REPUBLIKA.CO.ID, JAKARTA -- Tahun 2023 menjadi saksi serangkaian peristiwa cuaca dan iklim ekstrem yang tidak pernah terjadi sebelumnya di berbagai belahan dunia. Hal itu telah memicu perhatian dan kekhawatiran di kalangan ilmuwan dan masyarakat internasional.
Gelombang panas, curah hujan deras, peralihan ekstrem dari kekeringan menjadi banjir, kebakaran hutan, dan badai pasir menjadi pemandangan yang umum. Hal itu menimbulkan dampak yang signifikan pada lingkungan dan masyarakat.
Para ilmuwan dari berbagai institusi penelitian, termasuk Institut Fisika Atmosfer Akademi Sains Tiongkok, Kantor Met di Inggris, Sorbonne Université di Prancis, Institut Meteorologi Max Planck di Jerman, Instituto Argentino de Nivología, Glaciología Y Ciencias Ambientales di Argentina, dan Tiongkok Institut Topan Shanghai milik Administrasi Meteorologi, telah meninjau ulang peristiwa-peristiwa ini dalam konteks masa lalu dan masa depan. Laporan yang diterbitkan dalam jurnal ilmiah Kemajuan dalam Ilmu Atmosfer telah memberikan informasi yang berharga tentang kompleksitas dan dampak perubahan iklim global.
Fitur-fitur yang mencolok dalam analisis mereka termasuk peningkatan suhu ekstrem di berbagai wilayah dunia, seperti pada Juli, dan meningkatnya frekuensi angin topan yang memperburuk curah hujan ekstrem di beberapa lokasi, seperti Tiongkok Utara dan Libya. Selain itu, kekeringan yang berkepanjangan di California dan Horn of Afrika berubah menjadi banjir, sementara kebakaran hutan di Hawaii dan Kanada menimbulkan kerusakan yang luas dan mengancam upaya mitigasi perubahan iklim di masa depan.
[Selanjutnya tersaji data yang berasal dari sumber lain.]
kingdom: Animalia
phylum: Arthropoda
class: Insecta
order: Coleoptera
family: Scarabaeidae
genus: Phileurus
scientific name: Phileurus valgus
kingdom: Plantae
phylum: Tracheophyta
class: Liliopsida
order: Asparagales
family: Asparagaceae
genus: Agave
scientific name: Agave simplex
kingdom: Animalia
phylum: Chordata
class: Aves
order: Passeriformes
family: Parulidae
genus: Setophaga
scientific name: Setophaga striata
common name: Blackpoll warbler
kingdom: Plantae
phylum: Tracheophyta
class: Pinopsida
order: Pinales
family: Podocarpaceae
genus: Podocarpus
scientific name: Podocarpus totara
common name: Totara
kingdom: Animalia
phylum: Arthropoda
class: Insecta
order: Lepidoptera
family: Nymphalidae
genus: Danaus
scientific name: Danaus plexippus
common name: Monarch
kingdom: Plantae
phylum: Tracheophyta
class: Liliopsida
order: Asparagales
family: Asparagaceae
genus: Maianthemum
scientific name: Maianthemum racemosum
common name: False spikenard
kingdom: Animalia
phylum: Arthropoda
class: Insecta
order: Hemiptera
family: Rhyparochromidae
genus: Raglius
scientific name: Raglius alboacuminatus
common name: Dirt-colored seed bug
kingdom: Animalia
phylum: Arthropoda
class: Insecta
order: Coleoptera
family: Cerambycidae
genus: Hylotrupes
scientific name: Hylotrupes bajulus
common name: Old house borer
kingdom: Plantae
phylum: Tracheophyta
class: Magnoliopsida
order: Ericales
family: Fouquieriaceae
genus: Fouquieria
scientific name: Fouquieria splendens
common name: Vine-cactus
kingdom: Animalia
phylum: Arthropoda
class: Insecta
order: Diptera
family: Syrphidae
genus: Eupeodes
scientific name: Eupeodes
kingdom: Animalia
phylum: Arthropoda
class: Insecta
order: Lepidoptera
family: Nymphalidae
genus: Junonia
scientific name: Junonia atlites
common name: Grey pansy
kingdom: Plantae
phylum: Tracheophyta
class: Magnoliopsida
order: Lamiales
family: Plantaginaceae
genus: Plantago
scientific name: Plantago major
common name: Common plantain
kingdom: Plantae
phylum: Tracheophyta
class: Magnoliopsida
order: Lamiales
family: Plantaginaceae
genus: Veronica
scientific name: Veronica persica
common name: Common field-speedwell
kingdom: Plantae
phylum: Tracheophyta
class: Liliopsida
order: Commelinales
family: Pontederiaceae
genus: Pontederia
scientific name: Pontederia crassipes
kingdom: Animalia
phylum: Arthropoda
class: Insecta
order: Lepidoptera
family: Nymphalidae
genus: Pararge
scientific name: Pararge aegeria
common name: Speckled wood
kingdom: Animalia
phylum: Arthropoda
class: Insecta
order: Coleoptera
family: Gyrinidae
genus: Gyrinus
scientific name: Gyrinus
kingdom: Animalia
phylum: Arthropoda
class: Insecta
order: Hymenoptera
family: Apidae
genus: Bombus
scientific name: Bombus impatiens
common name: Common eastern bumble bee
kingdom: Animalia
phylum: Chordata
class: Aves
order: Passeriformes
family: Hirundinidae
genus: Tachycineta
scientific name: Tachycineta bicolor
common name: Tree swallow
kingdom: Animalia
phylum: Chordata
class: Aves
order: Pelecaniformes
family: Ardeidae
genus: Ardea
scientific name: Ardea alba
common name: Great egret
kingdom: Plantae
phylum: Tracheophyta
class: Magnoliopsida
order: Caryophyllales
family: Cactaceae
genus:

Penulis utama laporan tersebut, Wenxia Zhang mengatakan bahwa banyak peristiwa cuaca ekstrem tahun 2023 sesuai dengan proyeksi perubahan iklim di masa depan, yang menyoroti tantangan yang akan dihadapi manusia. Namun, masih banyak yang harus dipelajari tentang potensi dampak yang lebih luas dari peristiwa-peristiwa ini.
“Sementara beberapa di antaranya mengejutkan, menunjukkan bahwa masih banyak yang harus dipelajari tentang potensi yang akan terjadi,” kata ilmuan Zhang, dilansir Phys.org, Kamis (18/4/2024).
Ilmuan dari Met Office di Inggris, Robin Clark, yang juga merupakan salah satu penulis laporan, menyoroti pentingnya memahami transisi antara kekeringan dan banjir, serta perlunya sistem peringatan dini yang efektif untuk menghadapi ancaman masa depan.
“Gelombang panas, misalnya, muncul pada musim semi 2023 di Eropa barat daya, Brasil, Maroko, dan Afrika Selatan,” ujar Clark.
Inisiatif PBB 'Peringatan Dini untuk Semua' yang bertujuan untuk memberikan peringatan dini di seluruh dunia pada 2027 dianggap sebagai langkah penting dalam menghadapi tantangan iklim di masa mendatang. Rekan penulis lainnya, Chao Li menekankan bahwa sistem peringatan yang baik akan menjadi kunci untuk membantu dunia mengatasi tantangan yang akan datang.